Essa lista simples a ser verificada pode evitar uma tragédia, como algumas que ceifaram vidas de grandes empresários no País. “Alguns colegas perderam o emprego por se recusar a fazer o check list apenas no primeiro voo, pela manhã”, afirma o piloto privado Matias Júnior. “Quando o patrão também é piloto, fica mais fácil de ele entender todas as necessidades.” Aeronaves que custam milhões de dólares são muito seguras e têm muita tecnologia embarcada. A segurança de um jatinho muitas vezes é colocada em xeque em caso de acidentes, mas nenhum equipamento vai a mercado sem passar por milhares de horas-voo e testes de estresse que garantem o cumprimento de todos os requisitos de navegação, inclusive em situações de risco.

“O limite de um voo-teste dificilmente acontecerá em situações normais, justamente para garantir toda a segurança dos ocupantes”, diz um executivo de uma fabricante. “Os erros normalmente são causados por interferência humana.” Aqui, entenda-se tanto a influência dos donos como problemas com os pilotos. O desrespeito às jornadas máximas diárias de voo coloca esses profissionais em situações-limite. O déficit de concentração pode provocar acidentes. Há relatos de pilotos que, como caminhoneiros, chegam a tomar “rebite”, estimulantes para ficarem alertas.

“Ninguém quer ter uma equipe de pilotos em casa”, afirma um profissional que pediu anonimato. A falta de treinamento e aperfeiçoamento é outro ponto sensível. A cada novo modelo de aeronave, por exemplo, é exigido um curso em simuladores para o comandante entender as novidades tecnológicas e o manejo. Como o custo é alto, quem cumpre essa atualização, na maior parte, são aqueles ligados às empresas: os pilotos privados acabam aprendendo com a prática diária. Ninguém sabe ainda o que causou o acidente que matou Eduardo Campos e outras seis pessoas, inclusive dois pilotos.

O jato Cessna Citation fabricado pela americana Cessna pertencia ao grupo Andrade, de Ribeirão Preto, que atua no setor sucroalcooleiro e entrou com pedido de recuperação judicial em julho passado. O grupo adquiriu o avião novo em 2011. O negócio foi fechado por meio da TAM Aviação Executiva, empresa que representa a Cessna no Brasil. A manutenção, no entanto, não era feita nas oficinas da representante oficial. Segundo uma fonte do setor aéreo, que não quis se identificar, a aeronave estaria na lista de um grupo de agenciadores que alugam jatos particulares para terceiros.

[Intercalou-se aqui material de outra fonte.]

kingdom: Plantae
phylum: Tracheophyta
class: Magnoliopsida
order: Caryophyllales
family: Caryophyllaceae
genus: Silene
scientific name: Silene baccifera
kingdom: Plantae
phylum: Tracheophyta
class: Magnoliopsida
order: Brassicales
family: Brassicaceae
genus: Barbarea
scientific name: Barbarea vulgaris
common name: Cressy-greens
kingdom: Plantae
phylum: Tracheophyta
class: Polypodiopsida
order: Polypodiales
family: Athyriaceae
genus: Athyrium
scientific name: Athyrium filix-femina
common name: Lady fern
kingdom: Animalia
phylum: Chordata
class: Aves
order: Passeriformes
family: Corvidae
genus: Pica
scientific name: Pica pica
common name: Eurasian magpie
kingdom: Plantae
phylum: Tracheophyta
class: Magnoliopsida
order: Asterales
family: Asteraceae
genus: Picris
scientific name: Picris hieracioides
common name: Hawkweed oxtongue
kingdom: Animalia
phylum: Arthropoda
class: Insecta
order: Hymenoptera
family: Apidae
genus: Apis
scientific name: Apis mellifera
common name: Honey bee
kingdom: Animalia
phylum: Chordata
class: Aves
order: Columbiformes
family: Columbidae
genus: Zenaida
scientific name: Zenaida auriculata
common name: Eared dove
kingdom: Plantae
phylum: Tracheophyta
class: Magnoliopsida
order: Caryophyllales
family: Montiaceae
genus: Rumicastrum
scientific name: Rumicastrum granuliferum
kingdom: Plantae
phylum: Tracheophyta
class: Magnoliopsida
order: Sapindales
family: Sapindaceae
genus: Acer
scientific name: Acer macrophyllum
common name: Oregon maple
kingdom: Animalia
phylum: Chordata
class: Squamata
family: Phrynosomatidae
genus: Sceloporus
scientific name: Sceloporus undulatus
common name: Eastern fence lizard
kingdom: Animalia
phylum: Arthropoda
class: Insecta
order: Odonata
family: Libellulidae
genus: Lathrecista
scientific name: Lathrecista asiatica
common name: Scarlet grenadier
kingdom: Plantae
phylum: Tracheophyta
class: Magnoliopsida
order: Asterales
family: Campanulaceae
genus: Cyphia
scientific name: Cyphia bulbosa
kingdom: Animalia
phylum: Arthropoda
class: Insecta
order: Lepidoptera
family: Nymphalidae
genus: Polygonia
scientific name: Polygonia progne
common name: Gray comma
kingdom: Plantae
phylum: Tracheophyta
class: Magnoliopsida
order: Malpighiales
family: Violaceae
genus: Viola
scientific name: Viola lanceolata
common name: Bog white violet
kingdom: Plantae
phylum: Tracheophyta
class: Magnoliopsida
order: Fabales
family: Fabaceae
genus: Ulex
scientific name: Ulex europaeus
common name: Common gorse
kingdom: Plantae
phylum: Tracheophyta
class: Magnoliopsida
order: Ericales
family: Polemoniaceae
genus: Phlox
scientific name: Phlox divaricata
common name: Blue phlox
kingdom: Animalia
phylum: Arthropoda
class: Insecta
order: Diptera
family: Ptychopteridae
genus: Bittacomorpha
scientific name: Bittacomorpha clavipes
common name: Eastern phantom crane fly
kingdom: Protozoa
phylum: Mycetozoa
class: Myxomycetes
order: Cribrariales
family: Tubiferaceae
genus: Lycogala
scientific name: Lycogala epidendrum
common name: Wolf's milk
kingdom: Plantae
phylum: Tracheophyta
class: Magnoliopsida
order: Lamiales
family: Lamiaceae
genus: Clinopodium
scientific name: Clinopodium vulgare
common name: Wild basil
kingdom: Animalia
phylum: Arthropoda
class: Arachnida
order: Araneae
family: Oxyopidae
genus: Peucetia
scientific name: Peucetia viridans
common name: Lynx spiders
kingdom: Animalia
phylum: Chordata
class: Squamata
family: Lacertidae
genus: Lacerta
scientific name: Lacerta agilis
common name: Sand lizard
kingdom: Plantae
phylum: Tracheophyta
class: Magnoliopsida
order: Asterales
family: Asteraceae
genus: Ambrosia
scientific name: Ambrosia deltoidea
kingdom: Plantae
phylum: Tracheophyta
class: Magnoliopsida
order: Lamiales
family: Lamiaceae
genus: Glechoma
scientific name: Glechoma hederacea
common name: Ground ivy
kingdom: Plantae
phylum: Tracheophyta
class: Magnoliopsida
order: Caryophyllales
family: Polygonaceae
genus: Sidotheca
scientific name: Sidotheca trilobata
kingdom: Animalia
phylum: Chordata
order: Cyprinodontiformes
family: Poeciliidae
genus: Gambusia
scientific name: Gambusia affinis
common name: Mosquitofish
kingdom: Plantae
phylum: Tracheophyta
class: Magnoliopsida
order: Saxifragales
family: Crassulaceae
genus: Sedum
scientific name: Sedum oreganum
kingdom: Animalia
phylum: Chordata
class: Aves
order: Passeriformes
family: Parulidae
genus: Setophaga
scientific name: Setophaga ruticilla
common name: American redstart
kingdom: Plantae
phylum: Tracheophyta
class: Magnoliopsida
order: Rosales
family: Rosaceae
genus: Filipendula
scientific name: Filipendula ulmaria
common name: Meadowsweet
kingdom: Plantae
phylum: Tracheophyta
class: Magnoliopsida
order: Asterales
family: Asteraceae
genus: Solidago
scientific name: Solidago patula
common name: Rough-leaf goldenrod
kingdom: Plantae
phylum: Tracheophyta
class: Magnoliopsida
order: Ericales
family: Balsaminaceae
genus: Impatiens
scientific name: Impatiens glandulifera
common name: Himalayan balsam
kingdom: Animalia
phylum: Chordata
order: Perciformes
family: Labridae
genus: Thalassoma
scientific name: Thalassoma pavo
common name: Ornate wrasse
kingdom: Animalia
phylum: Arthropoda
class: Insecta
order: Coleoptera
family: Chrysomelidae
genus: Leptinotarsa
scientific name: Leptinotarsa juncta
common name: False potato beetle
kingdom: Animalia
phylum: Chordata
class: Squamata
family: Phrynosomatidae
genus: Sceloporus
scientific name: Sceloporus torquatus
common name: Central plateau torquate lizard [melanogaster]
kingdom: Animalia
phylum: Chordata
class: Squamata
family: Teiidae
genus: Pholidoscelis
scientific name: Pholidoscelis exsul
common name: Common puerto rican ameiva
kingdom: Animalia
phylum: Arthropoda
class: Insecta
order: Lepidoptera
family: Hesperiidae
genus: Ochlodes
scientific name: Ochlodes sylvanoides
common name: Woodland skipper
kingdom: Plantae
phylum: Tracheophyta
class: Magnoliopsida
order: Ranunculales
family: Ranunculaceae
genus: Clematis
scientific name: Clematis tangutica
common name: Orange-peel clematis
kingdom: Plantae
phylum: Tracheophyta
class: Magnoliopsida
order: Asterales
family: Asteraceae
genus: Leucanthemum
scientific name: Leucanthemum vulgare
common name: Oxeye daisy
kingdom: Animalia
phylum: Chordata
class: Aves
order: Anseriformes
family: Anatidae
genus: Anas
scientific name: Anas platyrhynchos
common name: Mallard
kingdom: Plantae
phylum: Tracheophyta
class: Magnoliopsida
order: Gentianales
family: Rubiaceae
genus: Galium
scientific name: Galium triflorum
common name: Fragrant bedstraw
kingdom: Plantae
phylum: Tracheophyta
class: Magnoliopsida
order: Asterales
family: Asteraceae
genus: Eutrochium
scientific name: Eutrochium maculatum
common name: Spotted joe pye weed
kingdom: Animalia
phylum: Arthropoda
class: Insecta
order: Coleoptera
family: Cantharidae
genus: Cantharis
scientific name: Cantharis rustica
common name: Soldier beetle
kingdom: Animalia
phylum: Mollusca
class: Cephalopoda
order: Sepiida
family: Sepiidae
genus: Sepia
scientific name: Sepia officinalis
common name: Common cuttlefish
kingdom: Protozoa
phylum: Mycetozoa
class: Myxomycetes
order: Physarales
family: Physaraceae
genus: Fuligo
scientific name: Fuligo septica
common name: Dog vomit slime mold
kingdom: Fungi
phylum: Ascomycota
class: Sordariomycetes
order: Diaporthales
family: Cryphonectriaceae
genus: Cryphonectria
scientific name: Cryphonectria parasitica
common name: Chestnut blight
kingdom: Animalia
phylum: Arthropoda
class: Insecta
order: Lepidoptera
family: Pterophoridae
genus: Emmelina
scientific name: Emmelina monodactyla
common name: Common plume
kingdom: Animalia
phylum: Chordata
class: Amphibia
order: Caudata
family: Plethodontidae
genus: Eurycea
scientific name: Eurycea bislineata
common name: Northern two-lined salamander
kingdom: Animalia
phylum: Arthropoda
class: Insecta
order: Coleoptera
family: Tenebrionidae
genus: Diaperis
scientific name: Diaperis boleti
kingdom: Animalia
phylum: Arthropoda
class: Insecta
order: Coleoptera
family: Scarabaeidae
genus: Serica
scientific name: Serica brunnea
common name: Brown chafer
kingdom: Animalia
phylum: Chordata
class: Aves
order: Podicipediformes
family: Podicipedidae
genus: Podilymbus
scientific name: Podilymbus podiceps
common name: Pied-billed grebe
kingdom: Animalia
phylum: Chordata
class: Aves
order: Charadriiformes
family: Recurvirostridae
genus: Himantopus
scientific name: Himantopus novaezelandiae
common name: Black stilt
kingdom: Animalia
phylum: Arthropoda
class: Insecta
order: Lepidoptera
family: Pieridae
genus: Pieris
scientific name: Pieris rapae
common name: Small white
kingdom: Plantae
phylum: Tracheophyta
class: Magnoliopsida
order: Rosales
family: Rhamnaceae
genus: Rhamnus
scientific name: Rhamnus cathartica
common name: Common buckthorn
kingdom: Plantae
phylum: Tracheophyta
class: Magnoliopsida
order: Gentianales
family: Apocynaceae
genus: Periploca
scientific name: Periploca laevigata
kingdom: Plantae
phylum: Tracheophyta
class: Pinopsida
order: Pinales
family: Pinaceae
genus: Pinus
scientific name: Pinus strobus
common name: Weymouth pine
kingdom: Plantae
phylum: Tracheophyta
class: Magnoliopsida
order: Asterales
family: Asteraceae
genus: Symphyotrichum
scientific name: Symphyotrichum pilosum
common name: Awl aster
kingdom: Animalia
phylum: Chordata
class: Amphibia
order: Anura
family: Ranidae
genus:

Esse tipo de prática é ilegal, mas é comum no mercado de aviões de pequeno e médio porte. Para poder usar uma aeronave comercialmente, o proprietário precisa registrá-la como táxi aéreo. O processo, além de dispendioso, exige planos de manutenção mais rígidos, além de pilotos com treinamento específico para atuar nesse mercado. As agências “piratas” são conhecidas no meio como Taca (sigla de transporte aéreo clandestino). Enquanto uma aeronave como um Seneca, com capacidade para quatro pessoas, teria um custo médio de R$ 10.000 para cada mil quilômetros percorridos, esse valor chega a ser de 30% a 40% mais barato num Taca.

A consequência pode ser desastrosa. No início de agosto, um monomotor caiu e matou cinco pessoas na cidade de Balsas, a 800 quilômetros de distância de São Luís, no Maranhão. “Esse é mais um acidente com um Taca e a Anac fecha os olhos para situações de irregularidade”, diz Enio Paes, diretor-executivo da Associação Brasileira de Táxis Aéreos e Oficinas de Manutenção. A entidade protocolou uma série de denúncias junto ao Ministério Público envolvendo mais de 30 aeronaves que estariam voando clandestinamente na região Norte.

Profissionais consultados pela DINHEIRO durante a Labace, que aconteceu no antigo hangar da Vasp, no aeroporto de Congonhas, foram categóricos ao afirmar que um acidente aéreo só abala a venda de um novo jato se ficar comprovada a falha técnica. Na quarta-feira, mes­mo com a chuva intermitente e a notícia do acidente com o presidenciável, o evento estava cheio. Os es­tandes de fabricantes como Gulfstream, Embraer, Dassault e Bombardier ficaram movimentados durante todo o dia. No Cessna, a movimentação não parecia menor que nos demais. Sinal de que a aviação executiva continua em crescimento no País, o segundo maior mercado do gênero depois dos Estados Unidos.